Replacing with regex
In pandas, we can use regular expressions (regex) to replace values in a dataframe that matches a particular pattern. This can be useful for cleaning up data when there is a certain pattern in the values that needs to be changed.
We can use the replace()
function with regular expressions to replace the desired values. The syntax for replacing with regex is as follows:
df['column_name'] = df['column_name'].replace({'regex_pattern': 'new_value'}, regex=True)
For example, let’s consider a dataframe with a ‘phone_number’ column, where the values are in the format ‘(XXX) XXX-XXXX’. If we want to replace all the brackets and hyphens with spaces, we can use the following regex:
df['phone_number'] = df['phone_number'].replace({'[\(\)\-]': ' '}, regex=True)
The [\(\)\-]
pattern matches all occurrences of open parenthesis, closed parenthesis, and hyphen characters, and replaces them with a space.
We can also use regex to replace a value or pattern with another value extracted from the original string. For example, suppose we have a column named ‘date’ with dates in the format ‘MM/DD/YYYY’, and we want to replace the year with the last two digits only. We can use the str.replace()
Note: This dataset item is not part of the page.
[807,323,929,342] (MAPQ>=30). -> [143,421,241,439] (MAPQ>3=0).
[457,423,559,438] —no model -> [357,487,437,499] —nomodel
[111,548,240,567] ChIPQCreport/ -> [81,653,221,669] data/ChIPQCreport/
method with regex to accomplish this as follows:
df['date'] = df['date'].str.replace('(\d{2}/\d{2}/)\d{4}', r'\1YY', regex=True)
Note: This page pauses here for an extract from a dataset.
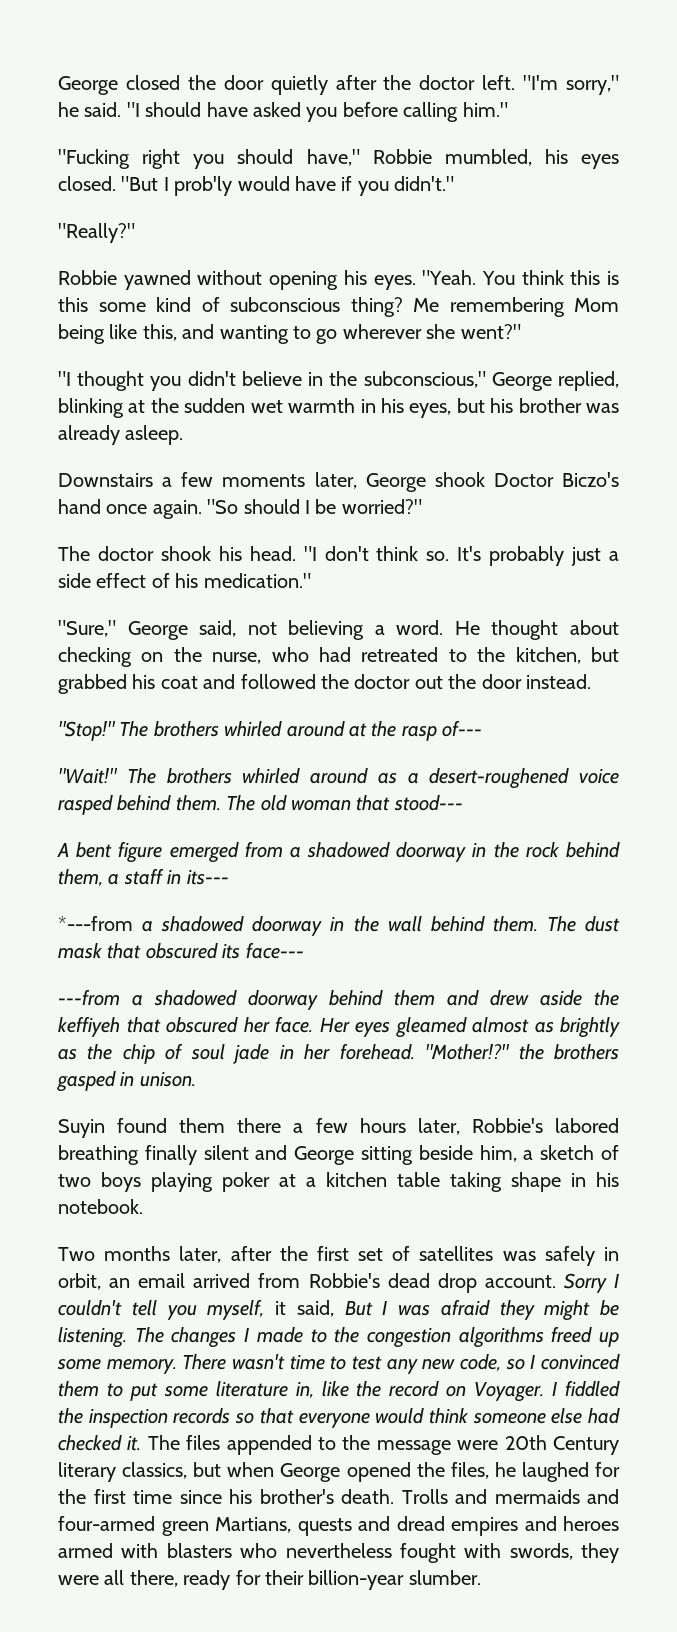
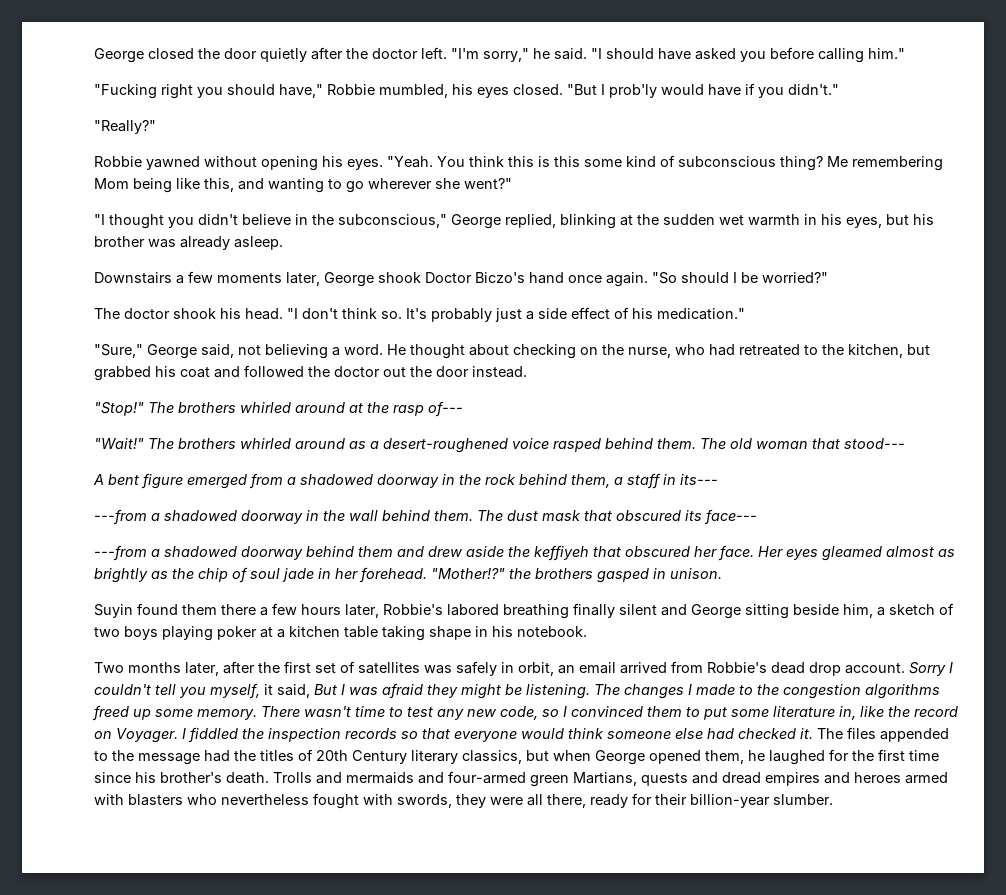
[58,916,133,931] *---from -> [94,509,147,525] ---from
[457,1440,499,1450] were -> [204,749,313,762] had the titles of
[416,1462,489,1479] the files, -> [705,750,744,764] them,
In this example, the pattern (\d{2}/\d{2}/)\d{4}
matches any string with the format XX/XX/YYYY
, and replaces only the YYYY
part of the string with YY
.
In conclusion, using regex to replace values in pandas dataframes offers a flexible way of replacing values based on patterns in the data. By using regex patterns, you can identify and replace data accurately and efficiently.
Summary
The replace()
function in pandas is a powerful tool for replacing values in dataframes. It is especially useful when working with missing or null values, or when large-scale replacements are needed. This article covered three different ways to use the replace()
function in pandas:
- Replacing values in a column
- Replacing with dictionaries
- Replacing with regex
By providing examples for each method, we have demonstrated the versatility and efficiency of this function. The next time you need to manipulate data in pandas, remember to use the replace()
function to make cleaning and reformatting your data a breeze.